Mirar ese agujero me abisma. Pienso que un día meteré ahí el pie por error y al
caer quedaré atorado como un muñeco maltrecho, descoyuntado.
Las
primeras veces cuando al bajar, por ejemplo, notaba que no faltaba la baldosa
en el primer escalón sino en el segundo, o el primer giro era hacia la
izquierda cuando de bajada debería ser hacia la derecha, ingenuamente atribuía
esas diferencias a mi condición distraída; seguro que no me había fijado bien.
Porque al principio los cambios eran tan sutiles, que me caía casi todas las
mañanas. Era natural, bajaba con prisa, confiando de manera inconsciente en la
memoria corporal, esa que nos hace ajustar el paso en el escalón menos alto…
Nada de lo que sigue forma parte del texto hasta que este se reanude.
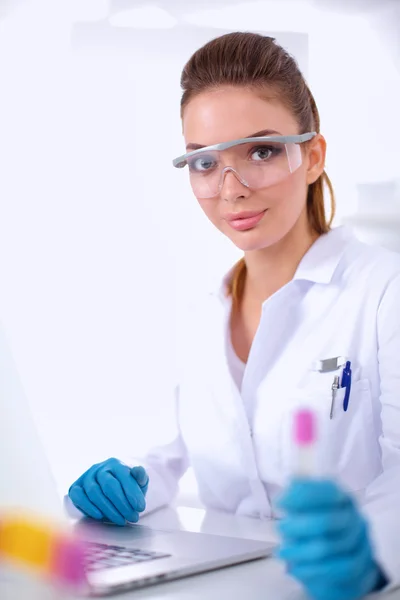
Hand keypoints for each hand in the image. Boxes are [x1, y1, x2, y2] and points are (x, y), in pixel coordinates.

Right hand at [68, 458, 148, 525]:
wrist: (111, 490)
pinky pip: (78, 496)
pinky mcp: (75, 487)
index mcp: (116, 464)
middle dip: (122, 504)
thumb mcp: (138, 481)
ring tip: (121, 520)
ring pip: (94, 492)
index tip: (141, 508)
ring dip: (108, 509)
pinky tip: (100, 516)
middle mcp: (99, 468)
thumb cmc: (126, 487)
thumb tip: (138, 471)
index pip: (123, 477)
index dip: (132, 493)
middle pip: (109, 485)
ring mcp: (86, 477)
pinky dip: (88, 507)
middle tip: (132, 517)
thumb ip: (140, 476)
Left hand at [276, 479, 386, 599]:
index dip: (303, 495)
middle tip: (280, 528)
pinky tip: (294, 567)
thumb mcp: (307, 508)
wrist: (343, 559)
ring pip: (329, 547)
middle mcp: (355, 518)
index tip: (280, 501)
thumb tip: (293, 481)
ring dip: (301, 550)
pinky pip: (335, 570)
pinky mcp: (360, 567)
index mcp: (343, 498)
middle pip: (327, 521)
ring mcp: (361, 543)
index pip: (328, 491)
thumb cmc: (317, 526)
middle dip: (299, 526)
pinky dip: (312, 570)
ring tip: (282, 551)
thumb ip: (300, 494)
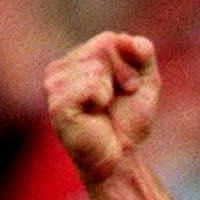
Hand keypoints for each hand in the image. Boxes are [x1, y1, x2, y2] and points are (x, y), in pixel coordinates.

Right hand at [44, 31, 159, 188]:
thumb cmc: (127, 124)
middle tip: (115, 102)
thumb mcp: (145, 84)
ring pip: (96, 64)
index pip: (109, 40)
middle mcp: (60, 68)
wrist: (119, 159)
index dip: (128, 66)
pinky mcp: (57, 101)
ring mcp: (54, 83)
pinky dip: (101, 98)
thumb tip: (129, 39)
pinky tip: (93, 114)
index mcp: (76, 60)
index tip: (127, 90)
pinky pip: (89, 83)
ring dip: (111, 90)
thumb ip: (144, 54)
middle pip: (103, 47)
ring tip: (103, 110)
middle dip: (122, 75)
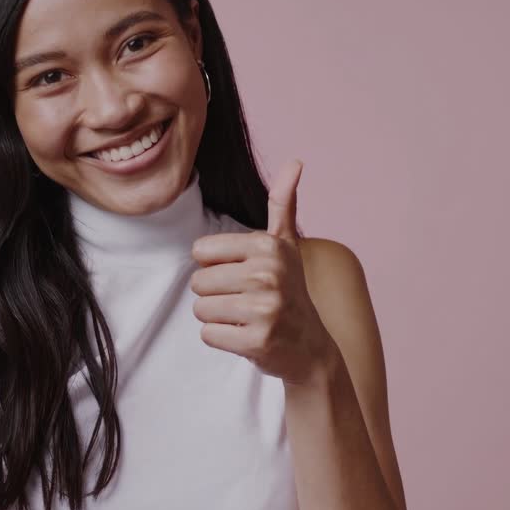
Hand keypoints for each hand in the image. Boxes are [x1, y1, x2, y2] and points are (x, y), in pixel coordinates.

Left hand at [190, 159, 337, 385]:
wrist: (310, 347)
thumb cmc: (289, 291)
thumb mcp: (285, 245)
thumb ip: (282, 203)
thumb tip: (295, 161)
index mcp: (268, 246)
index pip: (201, 252)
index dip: (215, 267)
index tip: (242, 276)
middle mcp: (268, 274)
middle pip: (198, 282)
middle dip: (215, 295)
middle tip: (245, 301)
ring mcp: (264, 309)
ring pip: (201, 309)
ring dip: (217, 318)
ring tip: (245, 318)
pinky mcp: (257, 341)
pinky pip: (209, 335)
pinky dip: (223, 339)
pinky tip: (246, 336)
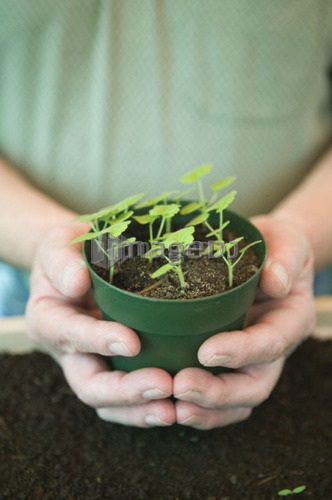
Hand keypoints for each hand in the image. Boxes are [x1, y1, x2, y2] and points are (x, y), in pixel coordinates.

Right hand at [26, 223, 174, 427]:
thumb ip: (61, 260)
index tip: (132, 342)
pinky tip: (178, 406)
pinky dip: (148, 406)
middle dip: (125, 390)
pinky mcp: (115, 367)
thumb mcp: (58, 244)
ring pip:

Pero se daba el caso, precisamente, de que el menos alto era, de pronto, otro.
Los equívocos frecuentes me hicieron sentir atribulado; no eran nada más los
golpes de las caídas, sino una especie de miedo a estar perdiendo la razón. Y
no puedo hablar de eso con nadie.
La
propia escalera, sin embargo, me sacó de aquella congoja porque se puso audaz:
realizaba cambios tan notorios como eliminar todas las baldosas, o volverse de
caracol de la noche a la mañana. No pude sino aceptar que cambiaba para mí; tal
certeza me dio una enorme tranquilidad, por paradójico que resulte. Me di
entonces a la tarea de concentrarme, de no usarla de modo automático, sino
fijándome bien en cada paso que daba. Así evité caerme durante varios días.
Eso
debió frustrarla porque se volvió aún más osada, de plano retadora: empezó a
realizar los cambios en mis narices, conforme bajaba o subía. De pronto suprimía
un peldaño, lo hacía más alto o lo inclinaba, lo volvía estrecho o alargaba,
agregó giros en zigzag…
Para
protegerme he intentado hacer movimientos erráticos, impredecibles, como subir
de tres en tres o bajar de golpe varios o resbalarme por el barandal para ser
yo quien la sorprenda y no darle tiempo de cambiar. Aunque he adquirido
elasticidad y mejorado la concentración, el equilibrio y la coordinación, no ha
sido suficiente, aún me caigo de vez en cuando.
Algunas
mañanas, cuando logro bajar sin caer, alcanzo a ver por el rabillo del ojo un
gesto de decepción entre mis vecinos.